Article:
····················

Matthew Vaughn came to X-Men: First Class fresh from Kick-Ass (2010), and Fox handed him a tricky brief: revitalise a franchise that had stumbled badly with X-Men: The Last Stand (2006) and X-Men Origins: Wolverine (2009). The solution was to go backwards, setting the origin story during the Cuban Missile Crisis of 1962 and leaning into a period spy-film aesthetic that owed as much to early Bond as to the comic books. The script went through several writers, including Vaughn and Jane Goldman, working from characters created by Stan Lee and Jack Kirby in the early 1960s. Jennifer Lawrence, then still a relative newcomer before The Hunger Games changed everything, took the role of Mystique at a notably early point in her career.

····················

What to do:
Carry on the passage about the making of X-Men: First Class, picking up after its final sentence.

(Stored data)
····················

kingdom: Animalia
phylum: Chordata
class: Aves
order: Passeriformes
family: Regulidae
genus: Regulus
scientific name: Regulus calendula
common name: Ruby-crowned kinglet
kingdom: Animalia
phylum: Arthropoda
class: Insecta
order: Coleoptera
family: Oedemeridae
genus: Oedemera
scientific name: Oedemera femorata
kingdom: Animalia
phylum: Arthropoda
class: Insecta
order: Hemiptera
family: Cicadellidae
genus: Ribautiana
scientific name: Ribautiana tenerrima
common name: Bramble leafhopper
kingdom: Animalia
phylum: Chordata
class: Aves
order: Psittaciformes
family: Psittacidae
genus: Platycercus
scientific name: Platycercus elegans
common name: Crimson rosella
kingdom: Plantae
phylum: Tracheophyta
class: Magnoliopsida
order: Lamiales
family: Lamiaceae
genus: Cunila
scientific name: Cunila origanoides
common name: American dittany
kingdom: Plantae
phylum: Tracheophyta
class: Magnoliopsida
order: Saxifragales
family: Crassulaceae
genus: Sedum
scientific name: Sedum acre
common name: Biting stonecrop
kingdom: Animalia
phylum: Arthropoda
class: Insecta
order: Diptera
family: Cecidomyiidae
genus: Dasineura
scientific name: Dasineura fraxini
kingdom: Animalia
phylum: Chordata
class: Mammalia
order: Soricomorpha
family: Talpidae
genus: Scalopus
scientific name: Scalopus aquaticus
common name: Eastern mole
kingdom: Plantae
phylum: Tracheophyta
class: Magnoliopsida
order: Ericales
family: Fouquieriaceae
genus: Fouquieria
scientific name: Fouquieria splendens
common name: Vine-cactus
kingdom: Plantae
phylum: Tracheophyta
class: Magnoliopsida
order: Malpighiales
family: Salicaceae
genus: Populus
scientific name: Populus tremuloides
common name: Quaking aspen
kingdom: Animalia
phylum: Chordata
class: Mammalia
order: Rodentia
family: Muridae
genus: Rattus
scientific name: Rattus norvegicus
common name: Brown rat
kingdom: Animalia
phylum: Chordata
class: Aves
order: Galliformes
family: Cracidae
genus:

····················

Reply to the exercise:
X-Men: First Class (2011) tries to reboot the franchise with style, ambition, and a swinging 60s spy-movie vibe, and while it’s got flashes of brilliance, it never quite lives up to its bold premise. The idea of exploring the origins of Charles Xavier and Erik Lensherr’s friendship-turned-rivalry is strong, and James McAvoy and Michael Fassbender sell the emotional core with genuine chemistry and gravitas. Their ideological clash (hope vs vengeance) feels real, timely, and tragic. The film leans into its Cold War setting with sleek suits, retro tech, and a soundtrack that oozes cool. There are fun action scenes, some clever character moments (especially for Beast and Mystique), and a few standout scenes that hint at something truly great. But for all its strengths, First Class struggles with tone, veering from serious drama to campy spectacle without much balance. And honestly? Some of the casting choices just don’t work. January Jones as Emma Frost is wooden and underused, her powers inconsistently shown, and her presence feels more like set dressing than substance. Lucas Till and Caleb Landry Jones as Havok and Banshee are fine, but their roles feel tacked on, part of a mutant lineup that overstuffs the story instead of deepening it. It’s also plagued by action sequences that look more like video game cutscenes than cinematic set pieces. For a film trying to be both intimate and epic, it often loses focus. Ambitious, stylish, and carried by its two leads, but weighed down by uneven writing, questionable casting, and a missed chance to go deeper. It’s alright. Not bad, not brilliant, just another step in rebuilding a franchise still finding its footing.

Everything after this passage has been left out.